Could you transcribe exactly the lines below, from the line with "Batteriegesetz" through the line with "Pompa wodna do Rolls-Royce 100EX", and nothing else, leaving out the pictures?

- - - -

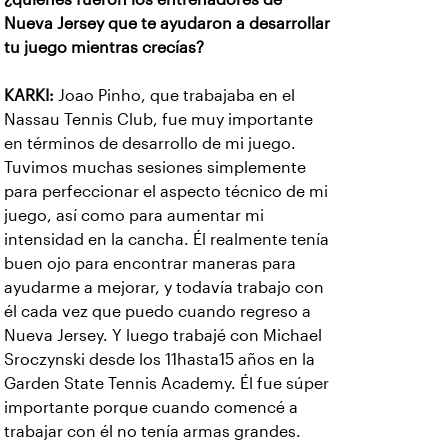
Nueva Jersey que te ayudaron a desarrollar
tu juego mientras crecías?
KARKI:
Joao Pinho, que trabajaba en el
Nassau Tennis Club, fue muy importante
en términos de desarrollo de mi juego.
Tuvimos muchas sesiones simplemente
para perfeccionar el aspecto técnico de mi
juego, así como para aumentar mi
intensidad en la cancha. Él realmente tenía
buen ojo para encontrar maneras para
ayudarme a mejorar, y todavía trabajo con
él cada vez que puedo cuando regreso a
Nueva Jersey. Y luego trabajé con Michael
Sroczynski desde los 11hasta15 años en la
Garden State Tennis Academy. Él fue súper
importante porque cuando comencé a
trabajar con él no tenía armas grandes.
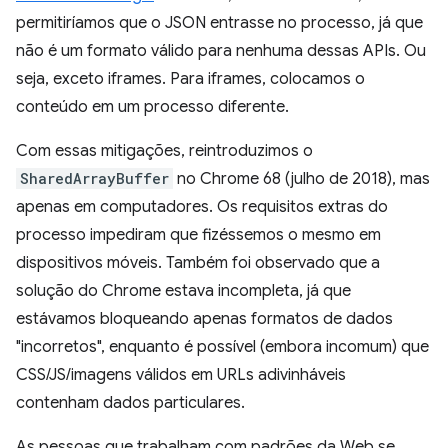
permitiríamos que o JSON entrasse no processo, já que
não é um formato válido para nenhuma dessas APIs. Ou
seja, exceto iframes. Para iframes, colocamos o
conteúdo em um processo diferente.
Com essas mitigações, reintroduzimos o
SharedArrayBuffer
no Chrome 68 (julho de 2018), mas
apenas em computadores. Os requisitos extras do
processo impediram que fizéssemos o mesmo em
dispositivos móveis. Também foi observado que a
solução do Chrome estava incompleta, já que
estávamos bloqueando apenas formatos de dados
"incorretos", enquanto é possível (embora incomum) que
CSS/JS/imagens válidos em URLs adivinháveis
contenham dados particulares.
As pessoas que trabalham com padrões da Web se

- - - -

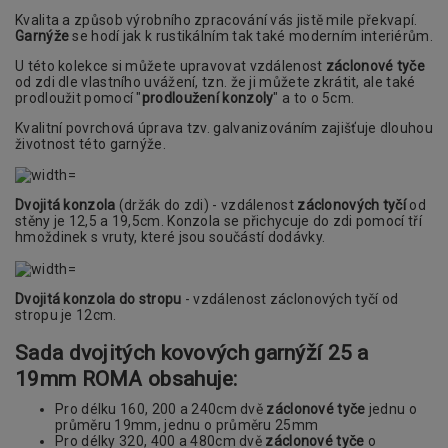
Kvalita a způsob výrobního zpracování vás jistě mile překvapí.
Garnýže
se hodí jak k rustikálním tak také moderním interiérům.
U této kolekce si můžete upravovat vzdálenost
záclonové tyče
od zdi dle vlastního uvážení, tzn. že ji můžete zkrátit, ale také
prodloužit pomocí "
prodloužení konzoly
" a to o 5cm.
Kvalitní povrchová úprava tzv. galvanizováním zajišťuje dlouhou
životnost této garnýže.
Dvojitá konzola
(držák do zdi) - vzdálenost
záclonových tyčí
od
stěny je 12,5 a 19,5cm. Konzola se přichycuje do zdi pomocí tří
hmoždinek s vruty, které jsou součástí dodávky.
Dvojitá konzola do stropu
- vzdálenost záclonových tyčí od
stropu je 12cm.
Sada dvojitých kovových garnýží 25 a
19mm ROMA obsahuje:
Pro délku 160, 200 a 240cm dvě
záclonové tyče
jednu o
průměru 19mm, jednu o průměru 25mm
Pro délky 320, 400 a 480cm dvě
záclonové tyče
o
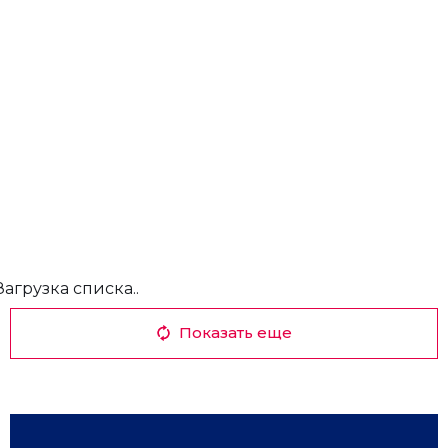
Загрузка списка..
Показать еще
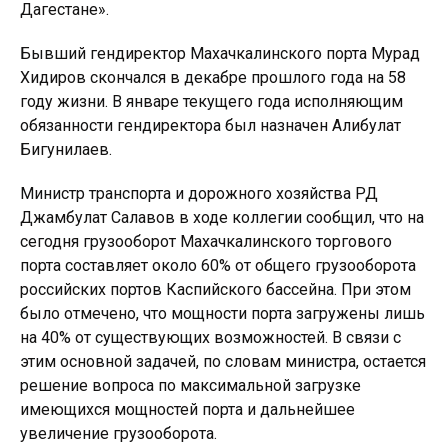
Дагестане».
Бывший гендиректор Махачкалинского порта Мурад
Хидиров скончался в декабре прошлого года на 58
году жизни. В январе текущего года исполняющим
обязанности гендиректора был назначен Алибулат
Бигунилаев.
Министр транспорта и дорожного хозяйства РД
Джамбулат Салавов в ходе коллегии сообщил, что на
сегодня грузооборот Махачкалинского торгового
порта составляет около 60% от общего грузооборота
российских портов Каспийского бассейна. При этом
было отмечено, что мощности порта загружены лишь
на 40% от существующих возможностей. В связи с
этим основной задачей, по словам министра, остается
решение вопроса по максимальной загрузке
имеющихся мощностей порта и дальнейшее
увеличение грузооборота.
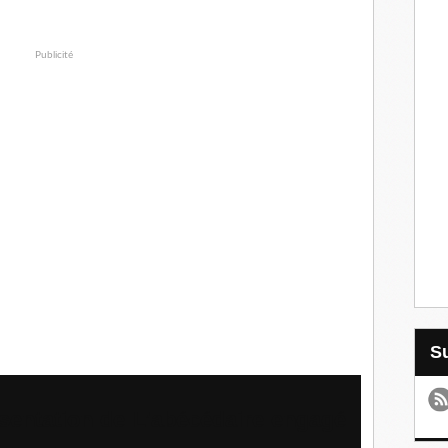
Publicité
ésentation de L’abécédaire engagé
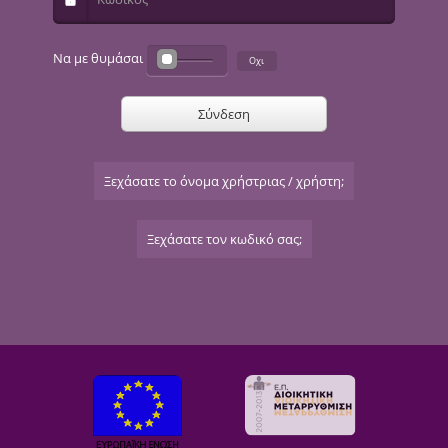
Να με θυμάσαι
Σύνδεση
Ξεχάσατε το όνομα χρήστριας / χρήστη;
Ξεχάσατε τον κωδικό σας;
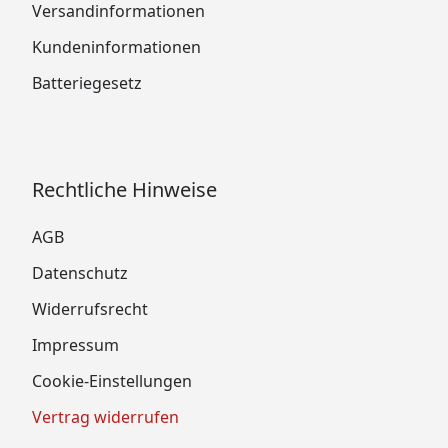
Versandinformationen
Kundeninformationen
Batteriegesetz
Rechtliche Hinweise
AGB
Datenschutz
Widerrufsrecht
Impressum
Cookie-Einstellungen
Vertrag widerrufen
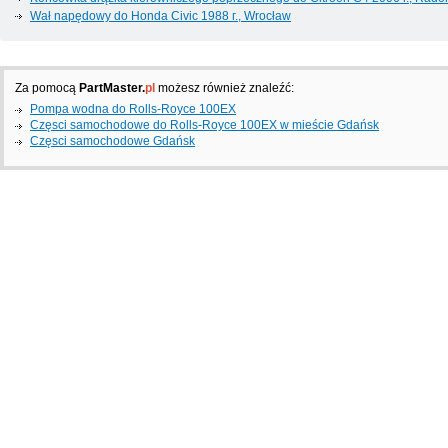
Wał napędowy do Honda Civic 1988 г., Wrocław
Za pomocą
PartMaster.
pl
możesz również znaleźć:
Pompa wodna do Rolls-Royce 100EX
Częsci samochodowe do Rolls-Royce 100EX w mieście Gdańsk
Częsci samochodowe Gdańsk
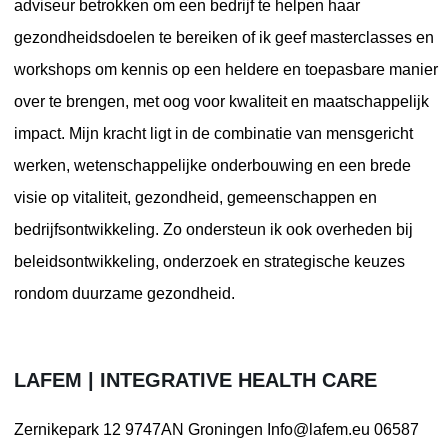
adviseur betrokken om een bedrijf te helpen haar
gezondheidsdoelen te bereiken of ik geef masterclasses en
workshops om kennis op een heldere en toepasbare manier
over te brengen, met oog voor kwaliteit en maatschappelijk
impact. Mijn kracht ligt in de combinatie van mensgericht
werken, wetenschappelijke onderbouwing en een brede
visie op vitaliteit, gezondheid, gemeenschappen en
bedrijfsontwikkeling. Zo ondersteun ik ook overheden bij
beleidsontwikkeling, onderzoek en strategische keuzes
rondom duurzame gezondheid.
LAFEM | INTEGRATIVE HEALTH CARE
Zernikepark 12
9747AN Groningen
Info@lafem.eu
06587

- - - -

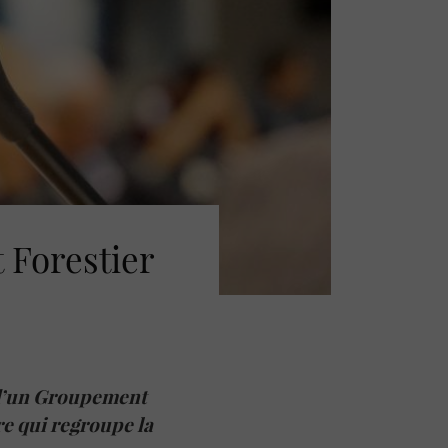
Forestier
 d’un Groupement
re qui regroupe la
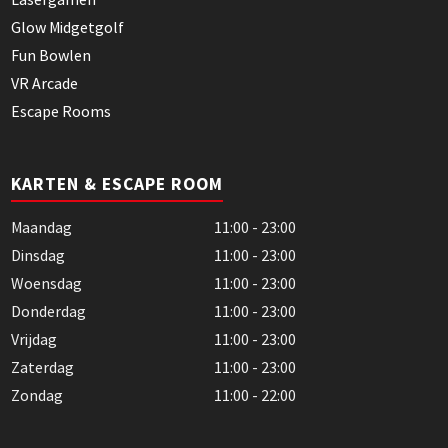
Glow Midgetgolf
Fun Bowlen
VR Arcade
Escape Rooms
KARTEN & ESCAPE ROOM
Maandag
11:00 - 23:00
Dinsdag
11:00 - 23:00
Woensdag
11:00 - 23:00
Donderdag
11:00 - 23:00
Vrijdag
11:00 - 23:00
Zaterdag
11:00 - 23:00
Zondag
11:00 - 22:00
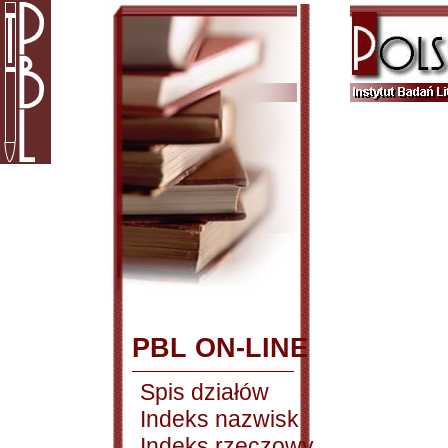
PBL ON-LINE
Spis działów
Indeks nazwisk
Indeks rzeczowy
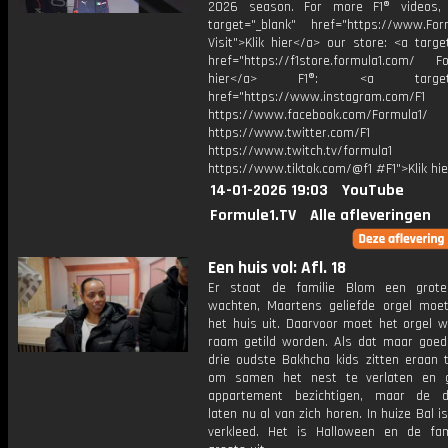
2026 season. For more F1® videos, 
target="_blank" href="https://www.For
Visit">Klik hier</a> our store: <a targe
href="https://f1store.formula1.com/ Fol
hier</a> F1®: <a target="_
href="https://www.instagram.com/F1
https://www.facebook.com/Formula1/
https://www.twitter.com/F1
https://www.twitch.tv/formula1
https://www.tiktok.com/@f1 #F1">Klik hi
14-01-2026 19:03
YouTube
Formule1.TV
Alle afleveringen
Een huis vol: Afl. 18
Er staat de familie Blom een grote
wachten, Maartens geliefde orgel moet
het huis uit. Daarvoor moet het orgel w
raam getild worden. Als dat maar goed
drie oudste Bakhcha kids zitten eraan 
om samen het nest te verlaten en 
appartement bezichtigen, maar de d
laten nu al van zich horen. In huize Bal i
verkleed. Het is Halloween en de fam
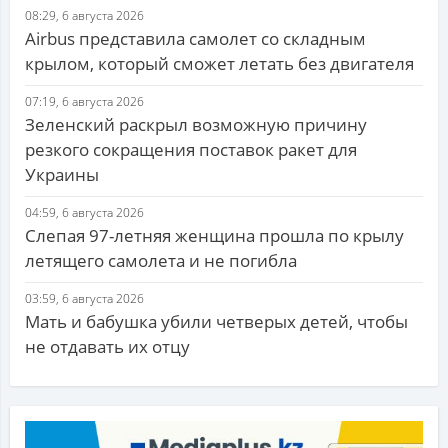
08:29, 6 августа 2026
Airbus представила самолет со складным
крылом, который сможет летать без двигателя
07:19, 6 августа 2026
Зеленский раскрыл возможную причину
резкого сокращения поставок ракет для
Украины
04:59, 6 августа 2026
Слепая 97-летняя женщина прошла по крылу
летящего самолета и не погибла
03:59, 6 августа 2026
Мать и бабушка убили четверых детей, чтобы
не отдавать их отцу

- - - -

== Answer space ==
Batteriegesetz
Rechtliche Hinweise
AGB
Datenschutz
Widerrufsrecht
Impressum
Cookie-Einstellungen
Vertrag widerrufen
Wał napędowy do Honda Civic 1988 г., Wrocław
Za pomocą
PartMaster.
pl
możesz również znaleźć:
Pompa wodna do Rolls-Royce 100EX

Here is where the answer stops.